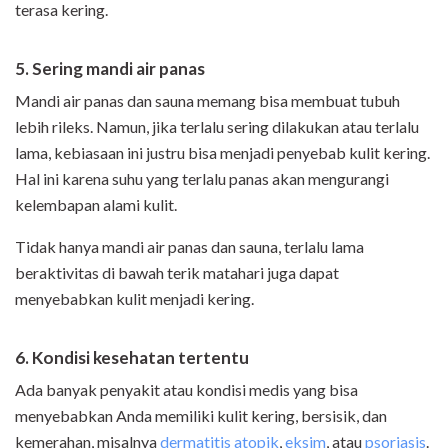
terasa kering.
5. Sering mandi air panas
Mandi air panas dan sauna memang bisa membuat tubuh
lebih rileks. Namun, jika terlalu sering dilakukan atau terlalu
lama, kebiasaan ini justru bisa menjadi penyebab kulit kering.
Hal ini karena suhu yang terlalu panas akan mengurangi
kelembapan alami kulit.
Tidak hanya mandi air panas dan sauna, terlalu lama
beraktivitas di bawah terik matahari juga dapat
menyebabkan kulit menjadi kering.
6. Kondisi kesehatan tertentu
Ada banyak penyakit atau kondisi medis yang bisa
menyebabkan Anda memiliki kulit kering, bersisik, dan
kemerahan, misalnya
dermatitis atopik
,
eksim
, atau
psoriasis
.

-.-.-

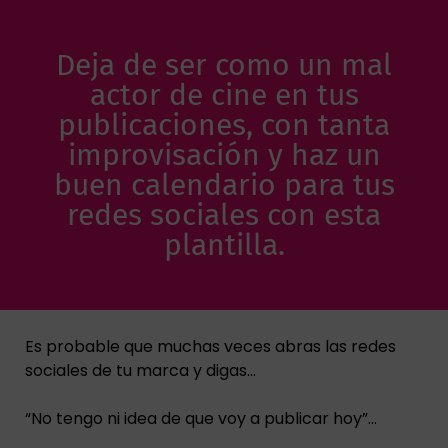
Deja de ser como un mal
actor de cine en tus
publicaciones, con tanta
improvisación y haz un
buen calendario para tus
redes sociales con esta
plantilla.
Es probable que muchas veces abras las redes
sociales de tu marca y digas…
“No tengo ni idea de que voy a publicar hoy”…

-.-.-

WHAT IS REQUIRED:
Gather, from the listing above, every line carrying the word "lama".

ANSWER BOX:
lama, kebiasaan ini justru bisa menjadi penyebab kulit kering.
Tidak hanya mandi air panas dan sauna, terlalu lama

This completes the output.